AnalyseUn hockey en irrésistible accélération

Nous avons vu le style papillon chez les gardiens, l’instauration de la trappe au plan tactique, la modification des règlements après le lock-out de 2004-2005 ainsi que l’apparition des bâtons en composite, qui a permis l’ère des tireurs que nous traversons actuellement avec cette génération qui a grandi avec le bâton monopièce (one piece).

À leur façon, chacun de ces jalons a changé le hockey.

En marge du match des étoiles de la LNH, nous avons demandé à plusieurs joueurs où se situerait la prochaine révolution dans leur sport.

Tous ceux à qui nous avons parlé ont prédit que le jeu allait continuer de s’accélérer.

Le jeu devient de plus en plus rapide, on le sent sur la glace, a indiqué Connor McDavid, un chef de file de cette tendance. Tout partout au sein d’une équipe, tout le monde peut patiner. C’est difficile de jouer dans cette ligue si tu n’es pas un excellent patineur.

Je suis sûr que ça va aller en accélérant. Avec le développement de l'équipement et les jeunes qui semblent commencer de plus en plus tôt et qui sont de plus en plus passionnés, ça va toujours s'améliorer.

Au cours de son plus récent voyage, le Canadien a affronté McDavid, le joueur le plus rapide de la Ligue nationale au plan de l’exécution, de même que l’Avalanche du Colorado, sans doute l’équipe qui joue le plus vite dans tout le circuit.

En dépit d’une formation inférieure, le CH a été en mesure de rivaliser avec les Oilers et l’Avalanche, et de soutenir la cadence infernale imposée par ces équipes.

Mais que veut-on dire exactement par un jeu qui va toujours plus vite?

Il fut un temps où l’on en parlait d’abord sous l’angle de la vitesse de patinage. Ce n’est pas un aspect à négliger – et nous y viendrons plus tard – mais d’autres éléments ont aujourd’hui préséance sur le patin.

Jouer vite, ce n'est pas seulement être capable de patiner, rappelait récemment (Nouvelle fenêtre) l'entraîneur-chef de l'Avalanche, Jared Bednar. C'est savoir où tout le monde va aller et où la rondelle va être envoyée.

Commençons par là.

La vitesse par l'anticipation

Darryl Belfry fait partie de la fine pointe des entraîneurs spécialisés. Il est consultant pour certains des meilleurs joueurs de la LNH, dont Nathan MacKinnon, qui a donné du fil à retordre au Canadien mardi soir.

Liste
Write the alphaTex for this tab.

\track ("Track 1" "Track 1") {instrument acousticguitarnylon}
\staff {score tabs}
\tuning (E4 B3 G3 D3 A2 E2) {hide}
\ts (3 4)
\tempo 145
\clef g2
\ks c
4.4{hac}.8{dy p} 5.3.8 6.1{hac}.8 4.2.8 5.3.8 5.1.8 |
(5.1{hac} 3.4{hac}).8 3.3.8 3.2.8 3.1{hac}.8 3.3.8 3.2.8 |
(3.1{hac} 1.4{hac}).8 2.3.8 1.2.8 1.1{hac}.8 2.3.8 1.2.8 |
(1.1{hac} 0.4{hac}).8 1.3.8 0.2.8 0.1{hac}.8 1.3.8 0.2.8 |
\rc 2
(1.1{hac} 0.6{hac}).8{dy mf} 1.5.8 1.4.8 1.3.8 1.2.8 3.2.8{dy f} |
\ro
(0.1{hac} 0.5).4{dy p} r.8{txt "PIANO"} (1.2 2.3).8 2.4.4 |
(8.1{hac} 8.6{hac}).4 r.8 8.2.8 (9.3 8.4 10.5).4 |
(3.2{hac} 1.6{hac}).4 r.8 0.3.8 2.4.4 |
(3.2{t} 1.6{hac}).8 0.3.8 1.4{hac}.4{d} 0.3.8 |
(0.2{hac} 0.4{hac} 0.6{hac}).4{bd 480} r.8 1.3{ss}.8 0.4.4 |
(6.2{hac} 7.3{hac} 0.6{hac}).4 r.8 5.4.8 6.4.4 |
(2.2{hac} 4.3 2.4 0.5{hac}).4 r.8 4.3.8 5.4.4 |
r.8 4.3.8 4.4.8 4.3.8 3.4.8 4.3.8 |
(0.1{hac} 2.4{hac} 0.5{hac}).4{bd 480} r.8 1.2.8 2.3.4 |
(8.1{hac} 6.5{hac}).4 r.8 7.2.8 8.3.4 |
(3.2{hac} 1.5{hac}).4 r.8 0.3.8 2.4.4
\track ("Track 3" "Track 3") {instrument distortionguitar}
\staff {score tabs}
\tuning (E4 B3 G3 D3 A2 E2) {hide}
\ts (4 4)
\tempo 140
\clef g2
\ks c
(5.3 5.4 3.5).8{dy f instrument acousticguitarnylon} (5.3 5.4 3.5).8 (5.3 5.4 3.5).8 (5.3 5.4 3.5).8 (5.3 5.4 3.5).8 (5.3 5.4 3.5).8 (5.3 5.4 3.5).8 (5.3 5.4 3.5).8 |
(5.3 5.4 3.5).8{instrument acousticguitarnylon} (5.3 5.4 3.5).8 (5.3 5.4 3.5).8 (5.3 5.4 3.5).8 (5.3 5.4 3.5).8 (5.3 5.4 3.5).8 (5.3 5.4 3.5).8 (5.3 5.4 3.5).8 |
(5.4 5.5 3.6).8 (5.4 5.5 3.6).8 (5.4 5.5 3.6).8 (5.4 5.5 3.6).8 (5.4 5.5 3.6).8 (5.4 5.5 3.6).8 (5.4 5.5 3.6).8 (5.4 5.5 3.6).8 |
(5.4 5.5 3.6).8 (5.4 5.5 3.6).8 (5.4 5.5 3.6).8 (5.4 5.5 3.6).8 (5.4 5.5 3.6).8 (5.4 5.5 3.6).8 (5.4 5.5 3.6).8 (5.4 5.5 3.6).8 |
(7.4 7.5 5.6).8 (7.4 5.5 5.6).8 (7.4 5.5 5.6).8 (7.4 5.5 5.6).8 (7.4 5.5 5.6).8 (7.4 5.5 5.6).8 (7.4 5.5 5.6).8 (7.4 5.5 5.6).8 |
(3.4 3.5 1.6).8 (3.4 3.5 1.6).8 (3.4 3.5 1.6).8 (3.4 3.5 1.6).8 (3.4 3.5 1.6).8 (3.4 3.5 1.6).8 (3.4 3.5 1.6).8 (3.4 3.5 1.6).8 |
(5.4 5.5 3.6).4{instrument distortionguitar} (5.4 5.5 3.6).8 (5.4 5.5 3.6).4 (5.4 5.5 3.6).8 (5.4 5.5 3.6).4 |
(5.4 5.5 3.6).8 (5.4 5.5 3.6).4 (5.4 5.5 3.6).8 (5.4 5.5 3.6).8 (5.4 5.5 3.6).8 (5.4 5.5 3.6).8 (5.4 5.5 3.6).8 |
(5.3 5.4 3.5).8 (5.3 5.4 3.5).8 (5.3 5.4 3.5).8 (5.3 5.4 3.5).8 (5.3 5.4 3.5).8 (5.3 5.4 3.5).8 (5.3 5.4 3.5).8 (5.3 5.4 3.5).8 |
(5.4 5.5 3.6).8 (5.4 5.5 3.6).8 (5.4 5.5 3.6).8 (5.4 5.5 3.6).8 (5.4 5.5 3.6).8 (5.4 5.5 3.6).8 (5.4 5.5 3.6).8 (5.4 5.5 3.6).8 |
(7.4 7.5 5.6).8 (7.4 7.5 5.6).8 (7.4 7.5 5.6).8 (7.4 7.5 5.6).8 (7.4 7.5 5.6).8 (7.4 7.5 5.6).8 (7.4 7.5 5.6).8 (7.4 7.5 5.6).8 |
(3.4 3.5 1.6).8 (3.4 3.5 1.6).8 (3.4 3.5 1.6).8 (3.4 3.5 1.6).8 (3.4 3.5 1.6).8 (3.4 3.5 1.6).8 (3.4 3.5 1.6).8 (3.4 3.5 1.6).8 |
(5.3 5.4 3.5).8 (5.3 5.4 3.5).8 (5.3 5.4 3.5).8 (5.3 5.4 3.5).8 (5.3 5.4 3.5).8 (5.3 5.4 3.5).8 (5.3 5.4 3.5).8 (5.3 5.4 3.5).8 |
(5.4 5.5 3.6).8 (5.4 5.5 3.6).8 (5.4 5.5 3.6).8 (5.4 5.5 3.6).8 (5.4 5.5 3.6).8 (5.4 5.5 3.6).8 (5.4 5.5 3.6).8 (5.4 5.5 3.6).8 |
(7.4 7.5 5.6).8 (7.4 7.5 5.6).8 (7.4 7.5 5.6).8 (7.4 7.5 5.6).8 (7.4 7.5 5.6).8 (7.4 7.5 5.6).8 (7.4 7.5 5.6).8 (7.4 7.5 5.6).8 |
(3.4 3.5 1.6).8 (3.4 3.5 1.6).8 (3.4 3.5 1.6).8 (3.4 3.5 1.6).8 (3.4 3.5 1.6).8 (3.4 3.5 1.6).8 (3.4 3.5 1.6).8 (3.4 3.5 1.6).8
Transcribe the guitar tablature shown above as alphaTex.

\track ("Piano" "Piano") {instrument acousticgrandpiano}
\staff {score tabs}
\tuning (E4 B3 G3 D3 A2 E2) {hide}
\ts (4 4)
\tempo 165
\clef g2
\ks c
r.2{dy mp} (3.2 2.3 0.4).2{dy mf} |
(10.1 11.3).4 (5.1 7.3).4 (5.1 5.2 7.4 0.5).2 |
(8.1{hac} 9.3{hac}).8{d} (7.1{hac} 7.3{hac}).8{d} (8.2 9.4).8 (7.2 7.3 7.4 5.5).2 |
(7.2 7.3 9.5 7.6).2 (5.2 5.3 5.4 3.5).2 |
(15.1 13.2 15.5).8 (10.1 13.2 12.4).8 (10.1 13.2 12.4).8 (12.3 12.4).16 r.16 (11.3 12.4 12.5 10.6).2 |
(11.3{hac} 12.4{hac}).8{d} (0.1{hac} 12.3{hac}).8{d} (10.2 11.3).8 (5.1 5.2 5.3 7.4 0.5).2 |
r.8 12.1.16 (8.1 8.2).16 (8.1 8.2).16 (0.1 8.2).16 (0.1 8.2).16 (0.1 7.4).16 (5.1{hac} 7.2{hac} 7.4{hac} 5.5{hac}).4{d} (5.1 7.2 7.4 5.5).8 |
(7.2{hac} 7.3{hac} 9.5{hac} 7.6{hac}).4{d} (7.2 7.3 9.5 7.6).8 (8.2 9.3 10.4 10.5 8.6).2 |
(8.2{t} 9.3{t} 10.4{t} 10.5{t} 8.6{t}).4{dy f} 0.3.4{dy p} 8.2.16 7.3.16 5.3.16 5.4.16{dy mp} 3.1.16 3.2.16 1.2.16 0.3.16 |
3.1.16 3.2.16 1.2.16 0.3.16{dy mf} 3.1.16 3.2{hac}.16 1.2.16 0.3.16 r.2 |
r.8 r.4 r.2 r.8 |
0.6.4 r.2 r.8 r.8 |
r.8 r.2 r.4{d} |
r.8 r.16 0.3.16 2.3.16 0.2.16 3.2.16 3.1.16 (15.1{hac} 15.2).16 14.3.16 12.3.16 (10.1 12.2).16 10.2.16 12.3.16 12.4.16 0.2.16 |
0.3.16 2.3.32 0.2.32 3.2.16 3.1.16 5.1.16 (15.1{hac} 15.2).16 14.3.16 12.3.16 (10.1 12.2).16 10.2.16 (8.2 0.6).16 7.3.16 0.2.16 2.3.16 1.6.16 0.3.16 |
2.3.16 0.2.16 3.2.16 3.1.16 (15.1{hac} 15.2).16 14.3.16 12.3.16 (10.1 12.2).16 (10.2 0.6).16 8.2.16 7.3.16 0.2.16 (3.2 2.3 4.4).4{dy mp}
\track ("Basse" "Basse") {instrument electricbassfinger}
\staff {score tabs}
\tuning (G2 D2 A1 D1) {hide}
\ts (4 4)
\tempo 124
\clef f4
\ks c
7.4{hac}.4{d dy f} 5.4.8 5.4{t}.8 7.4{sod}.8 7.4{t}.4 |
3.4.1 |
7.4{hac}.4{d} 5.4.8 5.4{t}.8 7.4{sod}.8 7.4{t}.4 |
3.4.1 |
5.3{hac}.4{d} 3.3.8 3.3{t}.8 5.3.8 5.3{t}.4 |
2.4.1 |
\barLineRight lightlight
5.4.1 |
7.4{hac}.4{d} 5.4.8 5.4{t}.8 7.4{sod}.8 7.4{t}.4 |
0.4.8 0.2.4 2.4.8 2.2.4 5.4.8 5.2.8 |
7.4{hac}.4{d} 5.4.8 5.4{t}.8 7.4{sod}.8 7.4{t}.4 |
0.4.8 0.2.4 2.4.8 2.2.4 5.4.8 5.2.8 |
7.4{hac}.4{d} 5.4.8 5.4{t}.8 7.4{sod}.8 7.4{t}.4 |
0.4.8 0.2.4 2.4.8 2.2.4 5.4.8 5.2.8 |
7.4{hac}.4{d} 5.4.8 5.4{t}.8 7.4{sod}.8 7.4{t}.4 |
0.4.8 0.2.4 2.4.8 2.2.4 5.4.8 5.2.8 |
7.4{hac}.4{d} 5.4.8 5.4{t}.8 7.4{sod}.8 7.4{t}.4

Consigne A
Relevez toutes les lignes de la liste où figure le mot « tempo », en les recopiant une à une.
Consigne B
Reprenez l'article sur l'accélération du hockey là où il s'arrête et poursuivez-en la rédaction.

Réponse rédigée A
\tempo 145
\tempo 140
\tempo 165
\tempo 124

Réponse rédigée B
En l'écoutant parler de la vitesse du jeu, on entend l’écho de plusieurs termes qui sont chers à Martin St-Louis.

Belfry nous a entre autres parlé de prévisibilité, autant celle que l’on gagne en apprenant à connaître la ligue au fil des ans que celle qu’un joueur développe par rapport au positionnement de ses coéquipiers.

Les joueurs de la LNH sont constamment au bon endroit, explique Belfry. Ils comprennent mieux où ils doivent être et ils savent quel rôle ils doivent jouer. Et lorsque leur rôle change, ils sont capables de l'anticiper et d'ajuster leur positionnement en conséquence, ce qui n'est pas toujours le cas aux niveaux inférieurs.

C'est là que le jeu s'accélère, d’une certaine manière, parce qu'il y a beaucoup plus de prévisibilité quant à l'endroit où les joueurs vont se trouver.

Cela rejoint exactement ce que disait Bednar.

Belfry a également fait allusion aux répétitions que les bons joueurs mettent à profit pour apprendre à bien reconnaître le comportement de la rondelle.

La rondelle, précise-t-il, se déplace selon des tracés récurrents, et les bons joueurs savent reconnaître ses tracés et analyser les conditions dans lesquelles le disque est échangé pour bien anticiper où il ira ensuite.

Un bon joueur utilise ses répétitions pour développer l’anticipation de ce qui va se produire et, de là, il peut prendre l’initiative de manipuler le jeu pour l’envoyer dans la direction voulue.

Identifier le prochain jeu, voilà une autre expression qu’utilise souvent St-Louis.

N’est-ce pas une application moderne et plus systématique de ce que disait autrefois Wayne Gretzky, qui affirmait se diriger là où irait la rondelle?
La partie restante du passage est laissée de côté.